A blessing and tradition I believe is less common than when I was in school is sitting around the dinner table with your family. I remember growing up and the laughter, discussions, and rebukes that occurred over "pass the potatoes". Due to my Dad's schedule we might eat later or earlier but eating together was always a priority. A priority my parents still have today. Their tradition of table talk continues to the next generation.
I am one blessed woman because of my parent's desire to continue family dinners. On the nights when my roller skates are rolling in multiple directions at high speed, we are usually invited up to my parent's house for supper. Oh yeah, we are blessed. Some of my dear friends say I am spoiled but like my Gram Mary used to tell me, "She isn't spoiled, just loved a lot." Teehee...
Most working moms struggle to have dinner on the table each night, so trying to organize a dinner and a time when everyone will be home can be as challenging as world peace sometimes.
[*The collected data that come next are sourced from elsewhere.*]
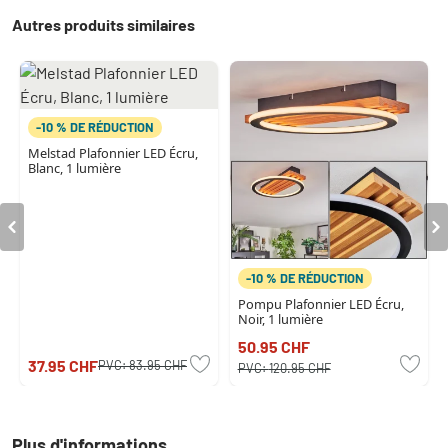
Autres produits similaires
-10 % DE RÉDUCTION
Melstad Plafonnier LED Écru,
Blanc, 1 lumière
-10 % DE RÉDUCTION
Pompu Plafonnier LED Écru,
Noir, 1 lumière
50.95 CHF
37.95 CHF
PVC:
83.95 CHF
PVC:
120.95 CHF
Plus d'informations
Most homes have two working parents and children scattered in as many different directions as there are kids.
So when the opportunity arises, what does a family do? It requires time, effort, and a willingness to "sit". I am guilty of this myself on the days when we might all be home for dinner together but I am so tired, I don't cook. I think this is why my parents cook so much because they know the value and importance of sitting together and enjoying each others company.
Table talk is a time to know your family on a personal and intimate level. Our kids experience so much each day at school, they need to be asked, "What did you do today?" or "What did you learn today?" or "What was the highlight of your day?" If you don't ask, then they aren't looking for opportunities to grow. These simple questions are one way we invest in our children's lives.
Another valuable aspect of this family dinner time are the opportunities to invest in your husband or wives life. "How was your day?" or "How was the drive?" or "You look like you had a ____ day, tell me about it." Invest in each other, your marriage is worth it.
The next time you are tempted to go through the fast food drive-through, remember, if your table talk is on the drive-through then so might your relationships. I am not trying to condemn anyone or make you feel guilty. I too am guilty of this poor choice at times too but my admitting my own guilt, I am more conscious of my decisions.
I was raised in a close-knit family and I pray this for my family too.